GURUGRAM, 05 JUNE 2026: On a humid evening in Mumbai, as Air India’s widebody aircraft prepare for their overnight departures to London, New York and Frankfurt, the cargo holds below the passenger cabins are filled with an unlikely but eagerly awaited traveller: boxes of carefully packed mangoes, their fragrance contained but unmistakable.
Each year, as India’s summer ripens, this ritual resumes. In 2026, the scale has been striking.
Between March and May 2026, Air India transported more than 3,300 tonnes of fresh produce across its network. Over 1,000 tonnes of that cargo consisted of mangoes, the fruit that occupies a near-mythic place in India’s culinary and cultural imagination, and an equally cherished one among diaspora communities abroad.
For those waiting in distant cities, the mango’s arrival is less a delivery than an event.
A season measured in tonnes
The surge unfolded steadily. In March, as the first consignments began to move, Air India carried 805 tonnes of fruits and vegetables. By April, at the peak of the harvest, that number had risen to 1,275 tonnes, before remaining strong in May at 1,233 tonnes.

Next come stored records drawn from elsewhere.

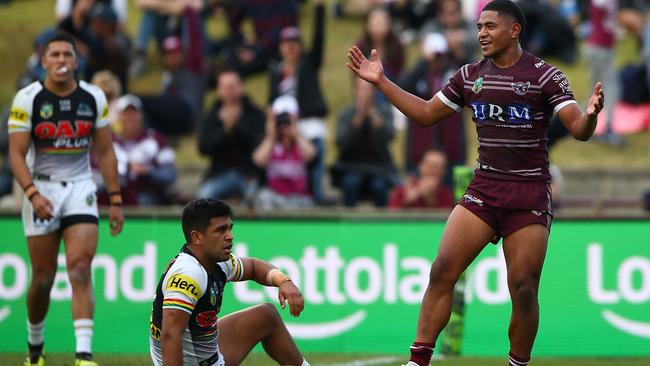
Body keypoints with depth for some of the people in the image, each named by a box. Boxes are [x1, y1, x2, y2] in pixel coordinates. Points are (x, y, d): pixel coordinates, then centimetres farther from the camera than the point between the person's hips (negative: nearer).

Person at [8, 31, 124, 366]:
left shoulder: (93, 98, 2)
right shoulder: (27, 99, -6)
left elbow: (105, 152, 9)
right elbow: (17, 154, -9)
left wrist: (115, 200, 6)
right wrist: (33, 194, -23)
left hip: (80, 188, 1)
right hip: (42, 190, -1)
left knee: (80, 269, -15)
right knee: (43, 278, 4)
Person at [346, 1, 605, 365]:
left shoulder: (545, 76, -7)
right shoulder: (471, 75, 7)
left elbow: (579, 130, -12)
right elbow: (426, 113, 18)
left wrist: (590, 115, -36)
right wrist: (381, 81, 11)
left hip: (530, 195, -4)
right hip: (483, 189, 4)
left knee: (524, 290, -5)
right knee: (442, 271, -9)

Much of this volume traces back to India’s western belt, particularly the mango farms of Maharashtra and Gujarat, where the Alphonso and Kesar varieties are grown. Revered for their sweetness, texture and aroma, these mangoes command loyal followings from Dubai to New Jersey.
And it is Mumbai, with its proximity to this agricultural heartland, that becomes the season’s logistical nerve centre.
From the city’s cargo terminals, shipments fan outward across continents. During this three-month period, London Heathrow saw as much as 180 tonnes of weekly uplift from Mumbai during peak weeks. Frankfurt received around 40 tonnes, while Dubai, Newark and New York JFK each absorbed roughly 30 tonnes weekly.
Following the fruit
The routes themselves tell a story of migration, taste and memory.
In West Asian cities such as Dubai, Indian mangoes arrive at markets where familiarity runs deep. In London and New York, their appearance signals the start of a brief but intense retail window, where specialty grocers stack crates high and customers buy in bulk, often sending them onward again to friends and family.
From Delhi, Air India’s aircraft continue to carry perishables to cities as far-flung as San Francisco, Toronto, Paris, Hong Kong and Sydney, embedding Indian produce into global supply chains that are commercial in function, yet emotional in significance.
The airline today handles over 400,000 tonnes of cargo annually, making it India’s largest international cargo operator.
The infrastructure of freshness
Yet the journey of a mango from farm to overseas shelf is not merely about distance. It is about time and temperature.
Long before the aircraft doors close, the cold chain is already in motion. Produce arrives at airport terminals in refrigerated trucks, coordinated by IATA-approved agents. At origin, it is stored in temperature-controlled environments, typically maintained between 15°C and 25°C, before being loaded into specialised pallets and containers.
The process repeats itself after landing, where temperature-regulated handling continues until final delivery.
Over the past few years, Air India has invested in strengthening this infrastructure. Today, the airline operates cold-storage and active-container capabilities across 14 airports, including major hubs such as Delhi, Mumbai, Bengaluru, London Heathrow, Frankfurt, and New York’s JFK and Newark airports.
Supporting equipment, from cool dollies to thermal blankets, helps ensure temperature stability is maintained even during brief but critical moments on the tarmac.
These facilities are GDP-certified, aligning them with global standards for handling temperature-sensitive cargo.
“Transporting over 1,000 tonnes of mangoes in just three months reflects both the scale of demand and the robustness of our cold-chain processes,” said Ramesh Mamidala, Head of Cargo, Air India. “Perishables require meticulous handling, and our teams work closely with partners to maintain consistency and quality at every step.”
More than logistics
But to view this movement solely as an operational feat would be to miss its deeper resonance.
Each shipment carries more than produce alone. It carries seasonality, something increasingly rare in a globalised food economy, and a shared anticipation that bridges continents.
For members of the Indian diaspora, the first mango of the season often marks a return, however fleeting, to familiar rhythms. For others, it is an introduction to a fruit that has travelled thousands of miles but arrives with its character intact.
In cities such as London and New York, the mango season is fleeting, its peak lasting only a few weeks. Yet during that time, demand surges, shelves empty quickly, and conversations in homes, markets and online frequently return to one question: Have the mangoes arrived?
Shrinking distances
What Air India’s cargo numbers ultimately reveal is something larger than scale. They trace a seasonal artery between Indian farms and global tables, one that is as much about identity and memory as it is about commerce.
In the span of a single night’s flight, fruits harvested in western India reach kitchens half a world away, still fragrant and still evocative of summer.
It is a reminder that aviation does more than move people. It moves tastes, traditions and expectations, compressing distances not just geographically, but culturally.
And in the quiet belly of a long-haul aircraft, somewhere between Mumbai and London, summer travels, one box of mangoes at a time.